Although we still have our dog, Tess, not having our cat Matrix around has very much altered our family. As soon as I got home from saying goodbye to him I washed and put away his bowls and packed up his food to give to our neighbours. Not because I wanted to forget him, but because I couldn’t bear to look at his water and food feeders, knowing he would never use them again. I still find myself staring at the empty space where they use to be.

You will know when you are ready to remove Bruisers things. For me I have to do it straight away, for others it is different.

But one place they will never be removed from is our hearts and memories. They will be there forever.

Think of one thing each day about Bruiser that makes you smile...
Bruisers_dad

Registered:
Posts: 12
 #15 
It's been 3 months now and everyday I think about my Bruiser. I say hello every time I arrive home and can't help but see him lying in his many spots around the house. Sure do miss that little guy.
buddy2k

Registered:
Posts: 103
 #16 
My Lilly has only been gone since Saturday, and my heart just aches so bad.  When I open my eyes in the morning the first thing that hits me, is that she is not there to smile at me & greet me.  The house is so quiet. She had a huge presence here.  We still have her brother Sam, and he is missing her too - it's sad.  I know in time it will get easier.  They are all so special to us.  I can just imagine how much you miss Bruiser.  We are lucky we had them, but it's so hard without them.
goofygirlinva

Registered:
Posts: 1,191
 #17 
Bruiser's dad, I an so sorry Bruiser is gone. I can empathize with you - our homes are so different without our beloved ones around, regardless of whether you have additional pets to care for. It's just different. The energy is different. The routine is different. Everything is different.

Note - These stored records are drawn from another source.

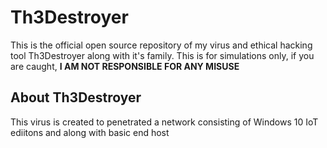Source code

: # Th3Destroyer
This is the official open source repository of my virus and ethical hacking tool Th3Destroyer along with it's family. This is for simulations only, if you are caught, **I AM NOT RESPONSIBLE FOR ANY MISUSE**

## About Th3Destroyer

This virus is created to penetrated a network consisting of Windows 10 IoT ediitons and along with basic end host 
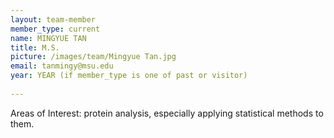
```yaml
---
layout: team-member
member_type: current
name: MINGYUE TAN
title: M.S.
picture: /images/team/Mingyue Tan.jpg
email: tanmingy@msu.edu
year: YEAR (if member_type is one of past or visitor)
 
---
```

Areas of Interest: protein analysis, especially applying statistical methods to them.  
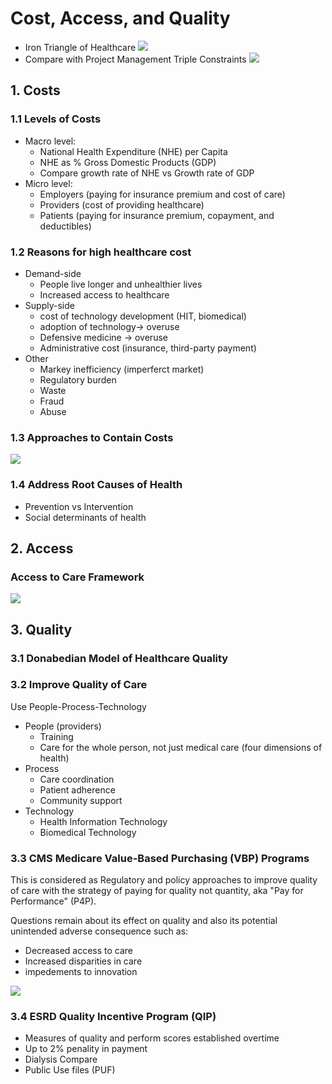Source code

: # Cost, Access, and Quality
- Iron Triangle of Healthcare
![](../images/Iron_Triangle_of_Healthcare.png)
- Compare with Project Management Triple Constraints
![](../images/PM-Triple-Constraints.jpg)
## 1. Costs
### 1.1 Levels of Costs
- Macro level: 
    - National Health Expenditure (NHE) per Capita
    - NHE as % Gross Domestic Products (GDP) 
    - Compare growth rate of NHE vs Growth rate of GDP
- Micro level:
    - Employers (paying for insurance premium and cost of care)
    - Providers (cost of providing healthcare)
    - Patients (paying for insurance premium, copayment, and deductibles)
### 1.2 Reasons for high healthcare cost
- Demand-side
    - People live longer and unhealthier lives
    - Increased access to healthcare
- Supply-side
    - cost of technology development (HIT, biomedical)
    - adoption of technology-> overuse
    - Defensive medicine -> overuse
    - Administrative cost (insurance, third-party payment)
- Other
    - Markey inefficiency (imperferct market)
    - Regulatory burden
    - Waste
    - Fraud
    - Abuse   
### 1.3 Approaches to Contain Costs
![](../images/cost_containment.jpg)

### 1.4 Address Root Causes of Health 
- Prevention vs Intervention 
- Social determinants of health

## 2. Access
### Access to Care Framework
![](../images/Access_to_Care_Framework.jpg)
## 3. Quality
### 3.1 Donabedian Model of Healthcare Quality

### 3.2 Improve Quality of Care
Use People-Process-Technology 
- People (providers)
    - Training
    - Care for the whole person, not just medical care (four dimensions of health)
- Process
    - Care coordination
    - Patient adherence 
    - Community support
- Technology
    - Health Information Technology
    - Biomedical Technology
### 3.3 CMS Medicare Value-Based Purchasing (VBP) Programs 
This is considered as Regulatory and policy approaches to improve quality of care with the strategy
of paying for quality not quantity, aka "Pay for Performance" (P4P). 

Questions remain about its effect on quality and also its potential unintended adverse consequence such as:
- Decreased access to care
- Increased disparities in care
- impedements to innovation

![](../images/CMS_VBP_Programs.jpg)

### 3.4 ESRD Quality Incentive Program (QIP) 
- Measures of quality and perform scores established overtime
- Up to 2% penality in payment
- Dialysis Compare 
- Public Use files (PUF)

My Squeeker passed away Memorial Day weekend two years ago, so he has been gone for 1 1/2 years. I still say goodbye to him whenever I leave the house. He lived with me in two different places, but my current house is where he spent the most years with me, so I consider it his home. I always make sure I tell my cats goodbye and that I love them every morning when I head off to work. I always include Squeeker in my goodbyes and I Love Yous because this was his home, and he will always be part of the memories of my life in this home. So I include him in my daily routine, even though he isn't alive anymore.

Hopefully things will get easier as time passes. You'll always miss him, but hopefully it will get easier to carve out a new life without him as the days, weeks, months go by...

Hugs,

- Kelly

Angel Blackie's mom
Angel Squeeker's mom
Bruisers_dad

Registered:
Posts: 12
 #18 
Buddy2k and goofygirlinva, thank you for your nice words, and I am so sorry about the loss of Lilly and Squeeker. It's really unbelievable and amazing the impact our pets have on our lives. It really is a comfort to hear other people's stories, and to know that this feeling of loss is not just mine. Our pets were lucky, and we were even luckier.